··· Dataset

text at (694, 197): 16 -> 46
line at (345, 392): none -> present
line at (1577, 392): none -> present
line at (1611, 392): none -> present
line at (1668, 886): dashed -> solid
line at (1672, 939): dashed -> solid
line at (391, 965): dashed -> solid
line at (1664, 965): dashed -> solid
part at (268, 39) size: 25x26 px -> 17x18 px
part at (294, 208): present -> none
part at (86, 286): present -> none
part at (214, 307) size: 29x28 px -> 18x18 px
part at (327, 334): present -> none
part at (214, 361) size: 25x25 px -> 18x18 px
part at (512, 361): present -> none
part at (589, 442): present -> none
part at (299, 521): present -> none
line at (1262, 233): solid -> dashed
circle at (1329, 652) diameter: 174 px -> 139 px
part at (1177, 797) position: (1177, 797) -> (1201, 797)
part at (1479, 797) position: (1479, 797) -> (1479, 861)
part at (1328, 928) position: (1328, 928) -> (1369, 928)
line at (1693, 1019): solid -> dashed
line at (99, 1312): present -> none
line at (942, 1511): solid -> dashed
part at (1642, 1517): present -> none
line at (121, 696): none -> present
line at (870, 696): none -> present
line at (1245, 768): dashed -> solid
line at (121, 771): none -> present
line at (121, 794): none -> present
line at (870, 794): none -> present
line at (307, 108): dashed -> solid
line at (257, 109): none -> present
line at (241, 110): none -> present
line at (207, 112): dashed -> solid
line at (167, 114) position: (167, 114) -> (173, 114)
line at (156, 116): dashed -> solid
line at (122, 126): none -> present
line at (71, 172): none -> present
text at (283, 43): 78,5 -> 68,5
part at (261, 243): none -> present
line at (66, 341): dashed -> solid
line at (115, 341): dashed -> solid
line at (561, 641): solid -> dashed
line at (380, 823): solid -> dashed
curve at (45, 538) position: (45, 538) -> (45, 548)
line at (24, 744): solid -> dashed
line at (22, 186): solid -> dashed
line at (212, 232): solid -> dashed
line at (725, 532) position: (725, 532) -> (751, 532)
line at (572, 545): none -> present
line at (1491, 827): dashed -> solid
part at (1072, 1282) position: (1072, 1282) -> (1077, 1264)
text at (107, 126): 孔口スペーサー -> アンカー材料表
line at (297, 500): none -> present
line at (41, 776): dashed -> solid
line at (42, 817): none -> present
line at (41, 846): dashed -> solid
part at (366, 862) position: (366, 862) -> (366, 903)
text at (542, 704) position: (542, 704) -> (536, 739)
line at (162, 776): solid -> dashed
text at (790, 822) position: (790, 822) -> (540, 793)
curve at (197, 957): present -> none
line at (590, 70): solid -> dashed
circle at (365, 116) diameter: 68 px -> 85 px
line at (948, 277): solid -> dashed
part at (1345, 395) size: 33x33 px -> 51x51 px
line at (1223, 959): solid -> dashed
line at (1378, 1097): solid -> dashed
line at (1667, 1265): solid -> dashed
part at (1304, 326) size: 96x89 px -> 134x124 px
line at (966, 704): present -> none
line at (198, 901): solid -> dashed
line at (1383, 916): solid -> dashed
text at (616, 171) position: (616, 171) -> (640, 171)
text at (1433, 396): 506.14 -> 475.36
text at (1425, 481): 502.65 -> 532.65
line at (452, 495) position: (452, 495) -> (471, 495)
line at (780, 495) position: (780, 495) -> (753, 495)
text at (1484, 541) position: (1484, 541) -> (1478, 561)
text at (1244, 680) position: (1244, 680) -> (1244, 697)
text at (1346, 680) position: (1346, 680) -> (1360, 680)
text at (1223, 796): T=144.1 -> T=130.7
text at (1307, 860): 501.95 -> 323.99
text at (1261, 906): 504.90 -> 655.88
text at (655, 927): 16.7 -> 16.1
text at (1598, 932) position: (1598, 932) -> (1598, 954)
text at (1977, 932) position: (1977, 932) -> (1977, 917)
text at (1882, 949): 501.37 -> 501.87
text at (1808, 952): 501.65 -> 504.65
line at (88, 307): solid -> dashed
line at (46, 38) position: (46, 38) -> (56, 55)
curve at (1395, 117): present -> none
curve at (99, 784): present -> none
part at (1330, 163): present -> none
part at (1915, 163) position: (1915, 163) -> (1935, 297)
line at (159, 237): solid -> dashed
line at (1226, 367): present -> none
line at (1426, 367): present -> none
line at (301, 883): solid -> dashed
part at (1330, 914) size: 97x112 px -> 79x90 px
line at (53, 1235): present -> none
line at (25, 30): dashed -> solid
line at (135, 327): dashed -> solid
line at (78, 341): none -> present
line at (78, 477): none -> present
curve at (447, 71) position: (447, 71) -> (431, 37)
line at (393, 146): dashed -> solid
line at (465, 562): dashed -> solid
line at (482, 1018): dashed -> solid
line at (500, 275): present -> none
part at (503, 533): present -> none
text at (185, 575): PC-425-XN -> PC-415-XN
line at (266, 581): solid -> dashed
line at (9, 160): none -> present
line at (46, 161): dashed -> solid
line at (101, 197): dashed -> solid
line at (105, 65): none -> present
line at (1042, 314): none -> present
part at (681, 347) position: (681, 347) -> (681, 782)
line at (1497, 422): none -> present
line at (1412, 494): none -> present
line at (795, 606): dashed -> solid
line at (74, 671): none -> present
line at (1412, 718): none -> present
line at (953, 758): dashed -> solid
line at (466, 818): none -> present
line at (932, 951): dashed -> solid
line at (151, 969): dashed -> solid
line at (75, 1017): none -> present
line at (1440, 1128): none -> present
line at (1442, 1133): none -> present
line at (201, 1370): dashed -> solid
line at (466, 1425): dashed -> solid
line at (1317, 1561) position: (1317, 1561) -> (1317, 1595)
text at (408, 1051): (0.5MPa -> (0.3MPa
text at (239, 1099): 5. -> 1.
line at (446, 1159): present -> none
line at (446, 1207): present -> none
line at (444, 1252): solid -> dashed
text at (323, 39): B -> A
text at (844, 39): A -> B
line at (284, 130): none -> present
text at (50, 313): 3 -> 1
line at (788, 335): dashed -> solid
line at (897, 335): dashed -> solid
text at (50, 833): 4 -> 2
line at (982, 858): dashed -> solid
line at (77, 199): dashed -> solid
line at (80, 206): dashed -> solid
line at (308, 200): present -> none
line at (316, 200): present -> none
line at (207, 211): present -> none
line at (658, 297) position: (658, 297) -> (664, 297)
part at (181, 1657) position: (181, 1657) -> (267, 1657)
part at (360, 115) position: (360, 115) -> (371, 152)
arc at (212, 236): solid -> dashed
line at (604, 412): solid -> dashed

······

Problem to work on ▸ Reproduce every line of the listing above, unchanged and in the same order.

Task response ▸
text at (694, 197): 16 -> 46
line at (345, 392): none -> present
line at (1577, 392): none -> present
line at (1611, 392): none -> present
line at (1668, 886): dashed -> solid
line at (1672, 939): dashed -> solid
line at (391, 965): dashed -> solid
line at (1664, 965): dashed -> solid
part at (268, 39) size: 25x26 px -> 17x18 px
part at (294, 208): present -> none
part at (86, 286): present -> none
part at (214, 307) size: 29x28 px -> 18x18 px
part at (327, 334): present -> none
part at (214, 361) size: 25x25 px -> 18x18 px
part at (512, 361): present -> none
part at (589, 442): present -> none
part at (299, 521): present -> none
line at (1262, 233): solid -> dashed
circle at (1329, 652) diameter: 174 px -> 139 px
part at (1177, 797) position: (1177, 797) -> (1201, 797)
part at (1479, 797) position: (1479, 797) -> (1479, 861)
part at (1328, 928) position: (1328, 928) -> (1369, 928)
line at (1693, 1019): solid -> dashed
line at (99, 1312): present -> none
line at (942, 1511): solid -> dashed
part at (1642, 1517): present -> none
line at (121, 696): none -> present
line at (870, 696): none -> present
line at (1245, 768): dashed -> solid
line at (121, 771): none -> present
line at (121, 794): none -> present
line at (870, 794): none -> present
line at (307, 108): dashed -> solid
line at (257, 109): none -> present
line at (241, 110): none -> present
line at (207, 112): dashed -> solid
line at (167, 114) position: (167, 114) -> (173, 114)
line at (156, 116): dashed -> solid
line at (122, 126): none -> present
line at (71, 172): none -> present
text at (283, 43): 78,5 -> 68,5
part at (261, 243): none -> present
line at (66, 341): dashed -> solid
line at (115, 341): dashed -> solid
line at (561, 641): solid -> dashed
line at (380, 823): solid -> dashed
curve at (45, 538) position: (45, 538) -> (45, 548)
line at (24, 744): solid -> dashed
line at (22, 186): solid -> dashed
line at (212, 232): solid -> dashed
line at (725, 532) position: (725, 532) -> (751, 532)
line at (572, 545): none -> present
line at (1491, 827): dashed -> solid
part at (1072, 1282) position: (1072, 1282) -> (1077, 1264)
text at (107, 126): 孔口スペーサー -> アンカー材料表
line at (297, 500): none -> present
line at (41, 776): dashed -> solid
line at (42, 817): none -> present
line at (41, 846): dashed -> solid
part at (366, 862) position: (366, 862) -> (366, 903)
text at (542, 704) position: (542, 704) -> (536, 739)
line at (162, 776): solid -> dashed
text at (790, 822) position: (790, 822) -> (540, 793)
curve at (197, 957): present -> none
line at (590, 70): solid -> dashed
circle at (365, 116) diameter: 68 px -> 85 px
line at (948, 277): solid -> dashed
part at (1345, 395) size: 33x33 px -> 51x51 px
line at (1223, 959): solid -> dashed
line at (1378, 1097): solid -> dashed
line at (1667, 1265): solid -> dashed
part at (1304, 326) size: 96x89 px -> 134x124 px
line at (966, 704): present -> none
line at (198, 901): solid -> dashed
line at (1383, 916): solid -> dashed
text at (616, 171) position: (616, 171) -> (640, 171)
text at (1433, 396): 506.14 -> 475.36
text at (1425, 481): 502.65 -> 532.65
line at (452, 495) position: (452, 495) -> (471, 495)
line at (780, 495) position: (780, 495) -> (753, 495)
text at (1484, 541) position: (1484, 541) -> (1478, 561)
text at (1244, 680) position: (1244, 680) -> (1244, 697)
text at (1346, 680) position: (1346, 680) -> (1360, 680)
text at (1223, 796): T=144.1 -> T=130.7
text at (1307, 860): 501.95 -> 323.99
text at (1261, 906): 504.90 -> 655.88
text at (655, 927): 16.7 -> 16.1
text at (1598, 932) position: (1598, 932) -> (1598, 954)
text at (1977, 932) position: (1977, 932) -> (1977, 917)
text at (1882, 949): 501.37 -> 501.87
text at (1808, 952): 501.65 -> 504.65
line at (88, 307): solid -> dashed
line at (46, 38) position: (46, 38) -> (56, 55)
curve at (1395, 117): present -> none
curve at (99, 784): present -> none
part at (1330, 163): present -> none
part at (1915, 163) position: (1915, 163) -> (1935, 297)
line at (159, 237): solid -> dashed
line at (1226, 367): present -> none
line at (1426, 367): present -> none
line at (301, 883): solid -> dashed
part at (1330, 914) size: 97x112 px -> 79x90 px
line at (53, 1235): present -> none
line at (25, 30): dashed -> solid
line at (135, 327): dashed -> solid
line at (78, 341): none -> present
line at (78, 477): none -> present
curve at (447, 71) position: (447, 71) -> (431, 37)
line at (393, 146): dashed -> solid
line at (465, 562): dashed -> solid
line at (482, 1018): dashed -> solid
line at (500, 275): present -> none
part at (503, 533): present -> none
text at (185, 575): PC-425-XN -> PC-415-XN
line at (266, 581): solid -> dashed
line at (9, 160): none -> present
line at (46, 161): dashed -> solid
line at (101, 197): dashed -> solid
line at (105, 65): none -> present
line at (1042, 314): none -> present
part at (681, 347) position: (681, 347) -> (681, 782)
line at (1497, 422): none -> present
line at (1412, 494): none -> present
line at (795, 606): dashed -> solid
line at (74, 671): none -> present
line at (1412, 718): none -> present
line at (953, 758): dashed -> solid
line at (466, 818): none -> present
line at (932, 951): dashed -> solid
line at (151, 969): dashed -> solid
line at (75, 1017): none -> present
line at (1440, 1128): none -> present
line at (1442, 1133): none -> present
line at (201, 1370): dashed -> solid
line at (466, 1425): dashed -> solid
line at (1317, 1561) position: (1317, 1561) -> (1317, 1595)
text at (408, 1051): (0.5MPa -> (0.3MPa
text at (239, 1099): 5. -> 1.
line at (446, 1159): present -> none
line at (446, 1207): present -> none
line at (444, 1252): solid -> dashed
text at (323, 39): B -> A
text at (844, 39): A -> B
line at (284, 130): none -> present
text at (50, 313): 3 -> 1
line at (788, 335): dashed -> solid
line at (897, 335): dashed -> solid
text at (50, 833): 4 -> 2
line at (982, 858): dashed -> solid
line at (77, 199): dashed -> solid
line at (80, 206): dashed -> solid
line at (308, 200): present -> none
line at (316, 200): present -> none
line at (207, 211): present -> none
line at (658, 297) position: (658, 297) -> (664, 297)
part at (181, 1657) position: (181, 1657) -> (267, 1657)
part at (360, 115) position: (360, 115) -> (371, 152)
arc at (212, 236): solid -> dashed
line at (604, 412): solid -> dashed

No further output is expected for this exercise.